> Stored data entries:

________________________

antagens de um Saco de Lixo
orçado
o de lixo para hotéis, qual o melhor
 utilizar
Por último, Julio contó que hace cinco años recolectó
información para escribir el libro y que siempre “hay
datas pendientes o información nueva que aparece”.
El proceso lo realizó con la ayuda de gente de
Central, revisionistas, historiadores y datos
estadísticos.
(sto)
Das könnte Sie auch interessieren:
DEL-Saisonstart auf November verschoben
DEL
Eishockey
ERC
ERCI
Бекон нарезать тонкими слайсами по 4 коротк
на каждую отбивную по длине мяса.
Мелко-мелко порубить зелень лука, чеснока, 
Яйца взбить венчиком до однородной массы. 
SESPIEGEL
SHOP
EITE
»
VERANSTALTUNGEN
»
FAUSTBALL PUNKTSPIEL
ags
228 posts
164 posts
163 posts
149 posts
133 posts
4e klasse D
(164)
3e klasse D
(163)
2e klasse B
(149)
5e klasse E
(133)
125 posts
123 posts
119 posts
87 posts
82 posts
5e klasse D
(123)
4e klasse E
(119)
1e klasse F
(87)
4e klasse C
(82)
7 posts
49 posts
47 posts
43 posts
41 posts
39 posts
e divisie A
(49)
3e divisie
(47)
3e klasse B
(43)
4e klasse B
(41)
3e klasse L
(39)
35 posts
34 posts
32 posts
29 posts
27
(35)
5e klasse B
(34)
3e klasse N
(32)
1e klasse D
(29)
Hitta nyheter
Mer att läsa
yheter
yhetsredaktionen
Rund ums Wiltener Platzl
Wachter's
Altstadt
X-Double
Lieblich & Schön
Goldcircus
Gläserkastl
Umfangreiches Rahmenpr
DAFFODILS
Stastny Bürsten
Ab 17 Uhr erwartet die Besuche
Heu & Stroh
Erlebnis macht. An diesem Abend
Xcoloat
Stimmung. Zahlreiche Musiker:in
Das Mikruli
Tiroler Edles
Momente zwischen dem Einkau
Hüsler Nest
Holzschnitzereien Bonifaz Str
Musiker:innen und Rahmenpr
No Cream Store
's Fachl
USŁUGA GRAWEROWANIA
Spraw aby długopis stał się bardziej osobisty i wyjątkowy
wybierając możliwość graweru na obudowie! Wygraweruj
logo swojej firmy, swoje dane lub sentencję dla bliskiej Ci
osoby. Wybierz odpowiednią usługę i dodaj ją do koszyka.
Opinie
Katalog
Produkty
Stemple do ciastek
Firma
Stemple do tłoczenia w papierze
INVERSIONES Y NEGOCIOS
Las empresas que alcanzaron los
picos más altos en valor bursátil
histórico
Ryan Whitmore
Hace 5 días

________________________

> Work instructions: Switch every "posts" in the records above to "entries", leaving everything else unchanged.

> Response to the exercise:
antagens de um Saco de Lixo
orçado
o de lixo para hotéis, qual o melhor
 utilizar
Por último, Julio contó que hace cinco años recolectó
información para escribir el libro y que siempre “hay
datas pendientes o información nueva que aparece”.
El proceso lo realizó con la ayuda de gente de
Central, revisionistas, historiadores y datos
estadísticos.
(sto)
Das könnte Sie auch interessieren:
DEL-Saisonstart auf November verschoben
DEL
Eishockey
ERC
ERCI
Бекон нарезать тонкими слайсами по 4 коротк
на каждую отбивную по длине мяса.
Мелко-мелко порубить зелень лука, чеснока, 
Яйца взбить венчиком до однородной массы. 
SESPIEGEL
SHOP
EITE
»
VERANSTALTUNGEN
»
FAUSTBALL PUNKTSPIEL
ags
228 entries
164 entries
163 entries
149 entries
133 entries
4e klasse D
(164)
3e klasse D
(163)
2e klasse B
(149)
5e klasse E
(133)
125 entries
123 entries
119 entries
87 entries
82 entries
5e klasse D
(123)
4e klasse E
(119)
1e klasse F
(87)
4e klasse C
(82)
7 entries
49 entries
47 entries
43 entries
41 entries
39 entries
e divisie A
(49)
3e divisie
(47)
3e klasse B
(43)
4e klasse B
(41)
3e klasse L
(39)
35 entries
34 entries
32 entries
29 entries
27
(35)
5e klasse B
(34)
3e klasse N
(32)
1e klasse D
(29)
Hitta nyheter
Mer att läsa
yheter
yhetsredaktionen
Rund ums Wiltener Platzl
Wachter's
Altstadt
X-Double
Lieblich & Schön
Goldcircus
Gläserkastl
Umfangreiches Rahmenpr
DAFFODILS
Stastny Bürsten
Ab 17 Uhr erwartet die Besuche
Heu & Stroh
Erlebnis macht. An diesem Abend
Xcoloat
Stimmung. Zahlreiche Musiker:in
Das Mikruli
Tiroler Edles
Momente zwischen dem Einkau
Hüsler Nest
Holzschnitzereien Bonifaz Str
Musiker:innen und Rahmenpr
No Cream Store
's Fachl
USŁUGA GRAWEROWANIA
Spraw aby długopis stał się bardziej osobisty i wyjątkowy
wybierając możliwość graweru na obudowie! Wygraweruj
logo swojej firmy, swoje dane lub sentencję dla bliskiej Ci
osoby. Wybierz odpowiednią usługę i dodaj ją do koszyka.
Opinie
Katalog
Produkty
Stemple do ciastek
Firma
Stemple do tłoczenia w papierze
INVERSIONES Y NEGOCIOS
Las empresas que alcanzaron los
picos más altos en valor bursátil
histórico
Ryan Whitmore
Hace 5 días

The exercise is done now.